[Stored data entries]
------------------------
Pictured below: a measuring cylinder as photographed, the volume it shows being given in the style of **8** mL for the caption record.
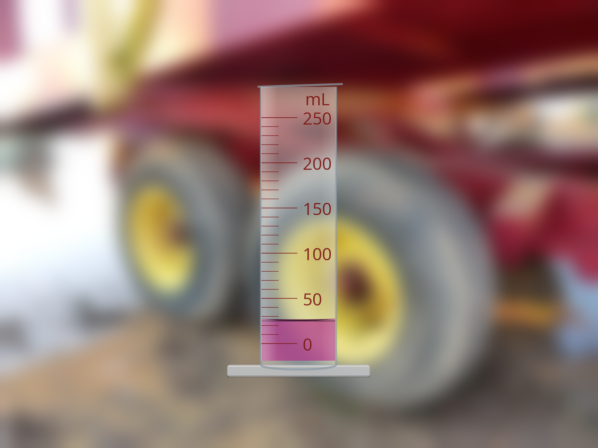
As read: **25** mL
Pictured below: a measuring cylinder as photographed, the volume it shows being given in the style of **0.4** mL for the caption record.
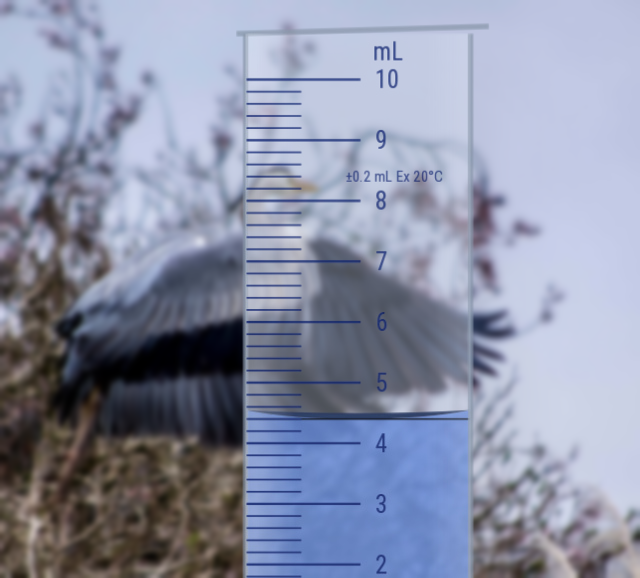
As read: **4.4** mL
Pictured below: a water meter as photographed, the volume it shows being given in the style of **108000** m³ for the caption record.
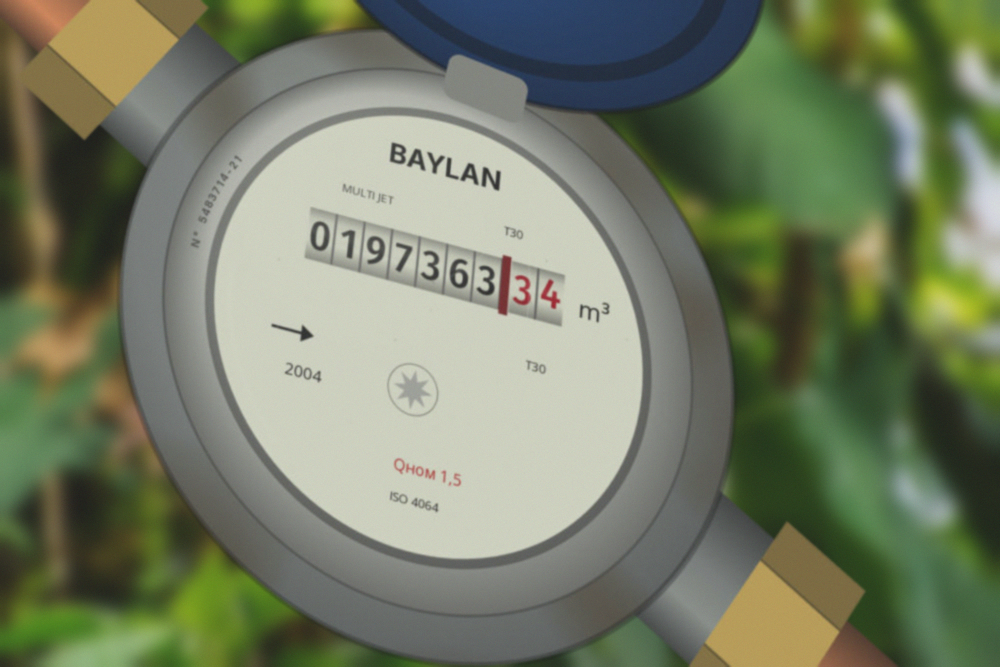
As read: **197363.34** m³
------------------------
Copy every item above word for word, leaving the pictures out of your answer.

Pictured below: a measuring cylinder as photographed, the volume it shows being given in the style of **8** mL for the caption record.
As read: **25** mL
Pictured below: a measuring cylinder as photographed, the volume it shows being given in the style of **0.4** mL for the caption record.
As read: **4.4** mL
Pictured below: a water meter as photographed, the volume it shows being given in the style of **108000** m³ for the caption record.
As read: **197363.34** m³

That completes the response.